Another company feeling optimistic about 2007 is Tribal Sportswear. The Montreal company is offering “mix and match” items that allow women to have more flexibility in their choices, said the U.S. sales manager, Pat Brown.
Tribal has identified 10 items that it thinks will be top sellers for fall 2007, including the white shirt, denim, the novelty jacket, the novelty sweater, the great suit and the long denim skirt. “We call them the ‘Hot 10’ list and we will believe in these basic, key items that everyone should own,” she said. “We are doing our best to make it as easy for our customer who knows our fit and knows our quality and appreciates our way of interpreting swiftly changing fashion trends to looks that can last season after season.”
To help stores and consumers identify these 10 items, Tribal has developed special Hot 10 hangtags to accompany its collection.
On the distribution front, the company is continuing to expand in specialty stores, Brown said.
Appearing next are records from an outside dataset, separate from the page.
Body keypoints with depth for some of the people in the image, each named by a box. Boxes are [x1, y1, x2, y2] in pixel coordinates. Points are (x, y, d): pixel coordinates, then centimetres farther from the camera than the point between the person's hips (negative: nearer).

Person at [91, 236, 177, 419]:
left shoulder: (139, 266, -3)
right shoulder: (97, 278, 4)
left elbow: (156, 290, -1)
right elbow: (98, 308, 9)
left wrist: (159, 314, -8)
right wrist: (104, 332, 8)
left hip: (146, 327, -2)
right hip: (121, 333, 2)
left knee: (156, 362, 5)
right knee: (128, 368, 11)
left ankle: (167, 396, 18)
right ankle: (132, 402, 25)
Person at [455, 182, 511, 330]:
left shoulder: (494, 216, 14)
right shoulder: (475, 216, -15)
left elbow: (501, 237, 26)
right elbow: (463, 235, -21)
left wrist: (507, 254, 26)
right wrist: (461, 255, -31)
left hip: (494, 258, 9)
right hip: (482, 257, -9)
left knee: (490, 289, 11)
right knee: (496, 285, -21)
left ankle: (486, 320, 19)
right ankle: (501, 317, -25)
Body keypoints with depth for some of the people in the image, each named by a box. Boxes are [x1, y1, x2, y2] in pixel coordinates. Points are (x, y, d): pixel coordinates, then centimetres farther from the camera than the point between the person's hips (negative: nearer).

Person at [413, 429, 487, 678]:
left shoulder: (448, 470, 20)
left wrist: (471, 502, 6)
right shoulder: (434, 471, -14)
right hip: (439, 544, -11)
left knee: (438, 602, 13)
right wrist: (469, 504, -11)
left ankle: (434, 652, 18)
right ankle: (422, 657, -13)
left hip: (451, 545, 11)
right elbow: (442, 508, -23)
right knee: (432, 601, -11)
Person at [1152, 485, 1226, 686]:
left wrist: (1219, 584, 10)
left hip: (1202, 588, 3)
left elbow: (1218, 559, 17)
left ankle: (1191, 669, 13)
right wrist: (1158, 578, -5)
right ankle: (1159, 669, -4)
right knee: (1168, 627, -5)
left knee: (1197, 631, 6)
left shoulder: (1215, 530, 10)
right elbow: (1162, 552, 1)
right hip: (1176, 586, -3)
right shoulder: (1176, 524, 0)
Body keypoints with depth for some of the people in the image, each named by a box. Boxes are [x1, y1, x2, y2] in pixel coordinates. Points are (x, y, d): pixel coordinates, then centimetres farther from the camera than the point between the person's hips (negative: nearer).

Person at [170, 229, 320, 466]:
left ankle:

It is also expanding its distribution of private label merchandise and is committed to keeping its prices low. “As all companies have to adjust to cost increases, we try to remain a moderately priced line that can hang with the betterpriced lines,” she added.
Camille Passaro, president of New York dress fi rm Muse, said growing private label was a key area for her company, and much of the firm’s private label business is in daywear dresses sold at specialty stores.
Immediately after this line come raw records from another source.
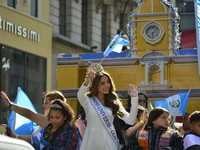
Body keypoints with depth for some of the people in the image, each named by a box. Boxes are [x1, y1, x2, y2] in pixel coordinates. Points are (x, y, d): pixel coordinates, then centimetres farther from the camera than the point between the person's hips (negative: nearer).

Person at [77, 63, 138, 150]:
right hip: (92, 142, -2)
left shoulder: (114, 102, 7)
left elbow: (130, 121, -3)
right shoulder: (88, 100, -1)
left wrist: (134, 98, -10)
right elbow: (80, 95, -26)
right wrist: (87, 81, -45)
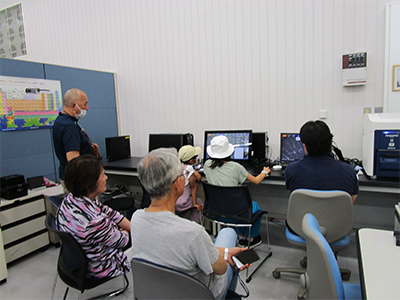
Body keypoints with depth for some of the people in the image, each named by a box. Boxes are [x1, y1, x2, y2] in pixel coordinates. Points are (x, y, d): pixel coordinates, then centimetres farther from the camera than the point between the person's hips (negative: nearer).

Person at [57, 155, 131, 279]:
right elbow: (121, 241, -21)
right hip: (100, 268, -7)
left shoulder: (70, 199, -13)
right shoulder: (94, 221, -39)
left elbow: (110, 213, -4)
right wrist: (125, 233, 1)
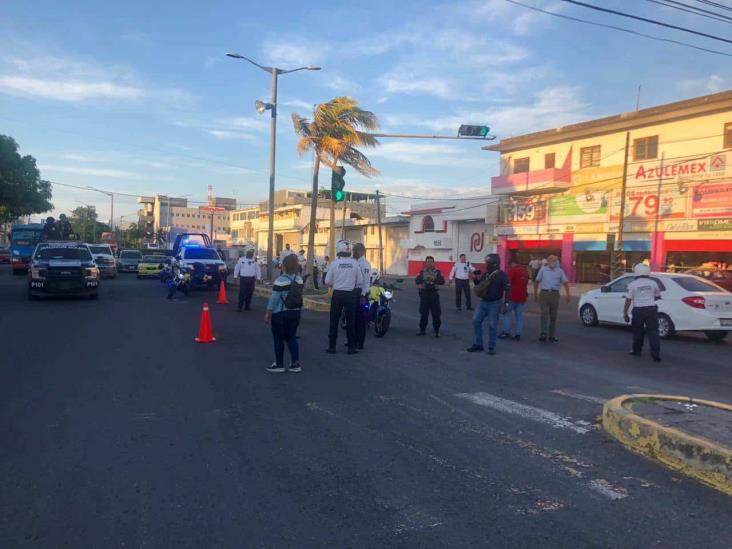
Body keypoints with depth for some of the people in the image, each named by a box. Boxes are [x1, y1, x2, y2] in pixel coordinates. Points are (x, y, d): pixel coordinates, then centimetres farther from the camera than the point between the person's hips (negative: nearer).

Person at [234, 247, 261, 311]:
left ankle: (247, 306, 20)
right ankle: (239, 306, -3)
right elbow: (237, 268, 5)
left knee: (250, 293, 8)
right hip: (243, 278, -3)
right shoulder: (241, 259, 0)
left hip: (251, 279, 3)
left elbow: (258, 269, 10)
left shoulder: (255, 261, 7)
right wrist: (235, 276, 4)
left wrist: (258, 278, 6)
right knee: (242, 293, -8)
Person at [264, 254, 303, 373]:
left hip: (280, 314, -6)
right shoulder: (299, 279, 1)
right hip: (295, 313, 6)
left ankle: (279, 365, 12)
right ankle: (295, 364, 10)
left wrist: (268, 313, -8)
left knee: (278, 339, 6)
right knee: (291, 337, 12)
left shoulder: (280, 280, -18)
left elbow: (274, 299, -16)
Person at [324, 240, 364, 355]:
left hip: (337, 294, 0)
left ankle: (332, 346, 12)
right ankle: (351, 347, 10)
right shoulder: (354, 263, -5)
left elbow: (327, 281, -5)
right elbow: (360, 281, -2)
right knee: (350, 320, 7)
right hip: (350, 294, 1)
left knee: (334, 320, 9)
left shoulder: (334, 263, -7)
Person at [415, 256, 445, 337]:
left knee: (436, 313, -1)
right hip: (424, 294, 1)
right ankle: (422, 330, 17)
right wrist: (425, 279, -24)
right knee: (423, 313, 6)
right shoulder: (422, 272, 6)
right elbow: (417, 281, -8)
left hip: (434, 295, -1)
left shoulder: (437, 272, 4)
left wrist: (434, 279, -24)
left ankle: (437, 331, 8)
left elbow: (442, 281, -9)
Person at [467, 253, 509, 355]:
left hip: (495, 303, -6)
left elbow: (507, 290, -13)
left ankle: (491, 347, 10)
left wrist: (505, 304, -18)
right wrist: (477, 280, -2)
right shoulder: (485, 274, 7)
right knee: (476, 321, 2)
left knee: (492, 325, -1)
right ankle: (477, 344, 12)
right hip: (483, 302, 6)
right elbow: (479, 288, 17)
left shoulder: (501, 275, -11)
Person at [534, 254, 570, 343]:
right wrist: (535, 294, 9)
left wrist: (568, 295, -7)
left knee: (553, 316, 6)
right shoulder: (543, 270, 9)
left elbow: (565, 282, 4)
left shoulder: (559, 271, 10)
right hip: (544, 293, -1)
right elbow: (537, 282, 12)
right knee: (544, 314, -11)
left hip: (555, 294, 1)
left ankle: (552, 336, 14)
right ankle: (544, 334, -12)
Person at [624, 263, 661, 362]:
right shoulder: (653, 283, 3)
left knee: (638, 331, 14)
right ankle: (656, 354, -7)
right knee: (653, 332, 1)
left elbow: (628, 300, -7)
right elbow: (658, 296, 16)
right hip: (651, 309, 1)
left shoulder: (632, 284, -5)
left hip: (638, 310, -1)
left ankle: (636, 350, 26)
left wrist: (625, 313, -1)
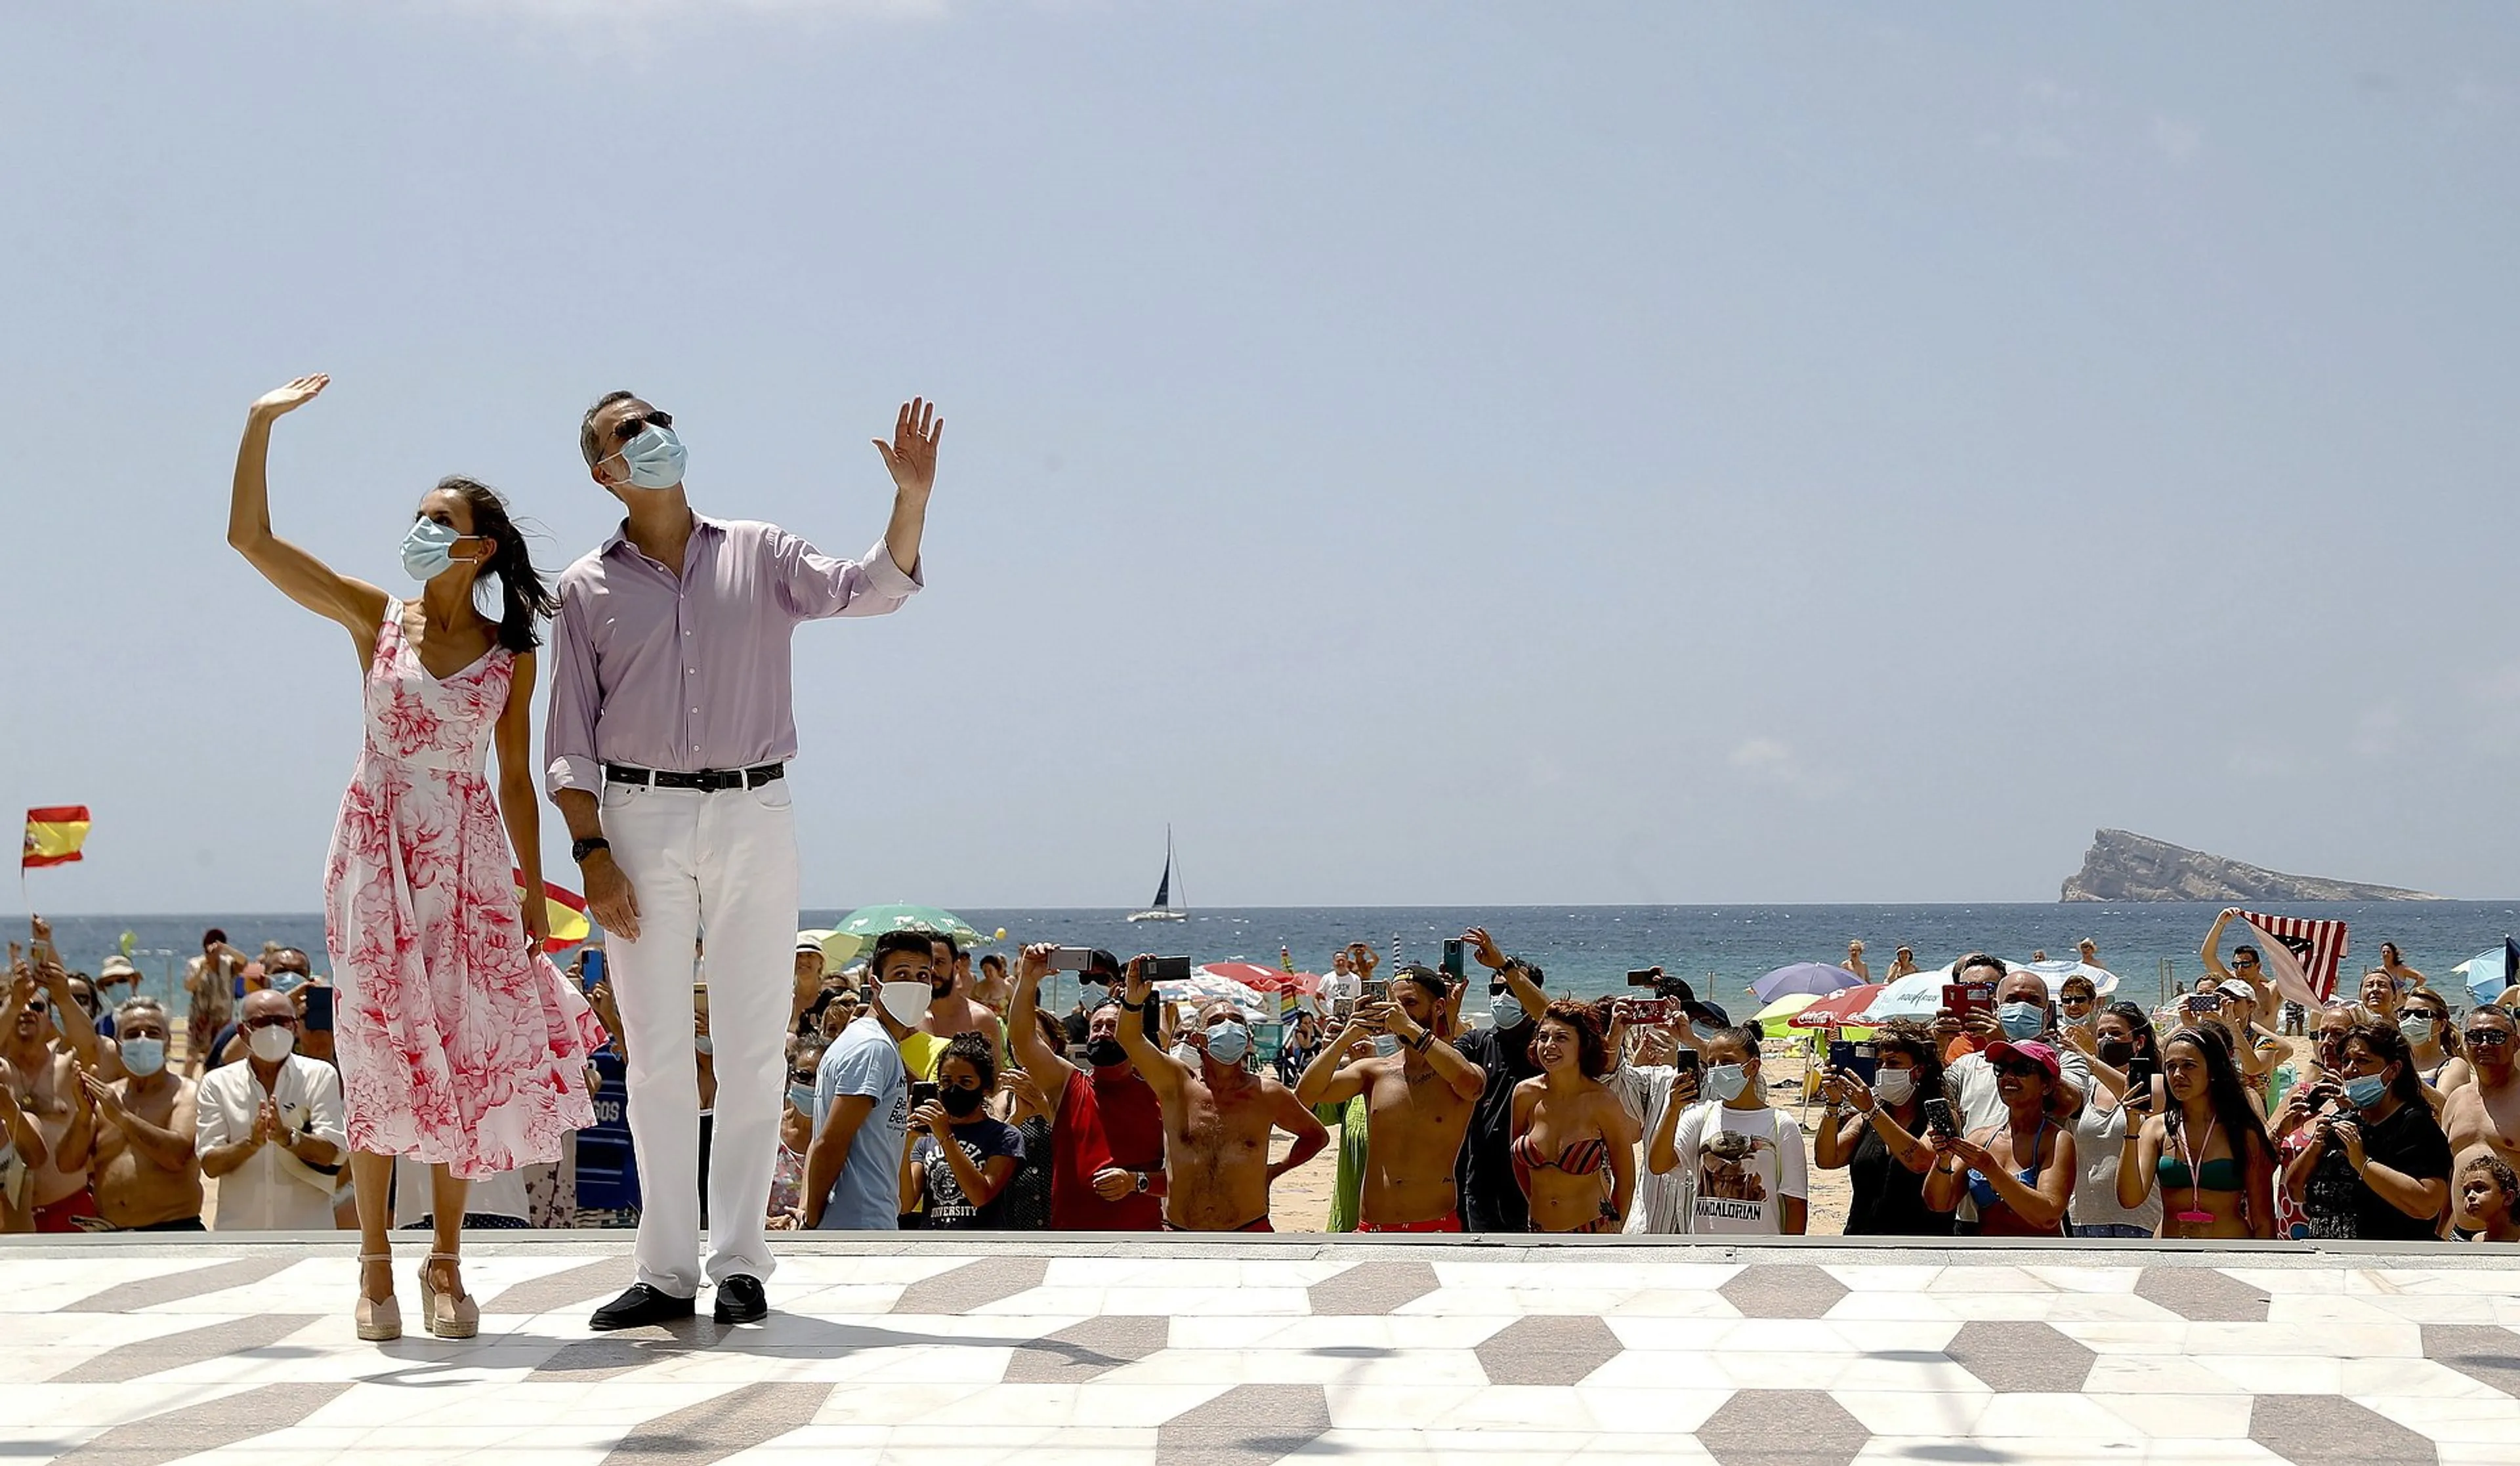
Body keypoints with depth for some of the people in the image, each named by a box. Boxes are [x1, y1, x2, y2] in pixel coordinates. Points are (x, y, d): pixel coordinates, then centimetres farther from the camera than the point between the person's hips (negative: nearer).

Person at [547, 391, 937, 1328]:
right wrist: (591, 854, -5)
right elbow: (569, 742, 7)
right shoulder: (587, 590, 9)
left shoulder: (761, 556, 10)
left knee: (754, 1049, 0)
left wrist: (912, 500, -19)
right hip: (640, 818, 0)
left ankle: (740, 1262, 7)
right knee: (656, 1054, 1)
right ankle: (667, 1270, 7)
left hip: (753, 815, 0)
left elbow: (869, 589, -4)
As part of its plan to expand into new retail distribution, Muse will start selling its offerings on the Home Shopping Network cable channel. “Our business in 2006 kept snowballing and getting better, and we see that continuing this year,” she said. “People are buying now. We are having a dress year.”
Richard Mizrahi, owner and president of Farmers Branch, Tex.-based Sidran Inc., which makes the Cripple Creek label, said his company had a number of new initiatives under way.
“This year we are looking to expand our distribution into a wider variety of stores, create more brand recognition, build brand awareness and have people see us as a collection, not just an item-driven line,” he said.
He said he was working to get Cripple Creek into more national stores, including Nordstrom, which has bought the line in limited quantities in the past. “They have seen it as more of a regional line, but we think we can be a national label.” The company is also focused on giving customers “incredible value” by keeping prices as low as possible, Mizrahi said. Knit tops wholesale for $12.50 to about $30, jackets range from about $80 to $225 and skirts are about $70 to $80.
Laurie Ratner, national sales manager for Alberto Makali in New York, said her business was fueled by strong reorders. “We are focused on our customer,” she said. “We have a loyal customer who looks forward to the newness of our trends.”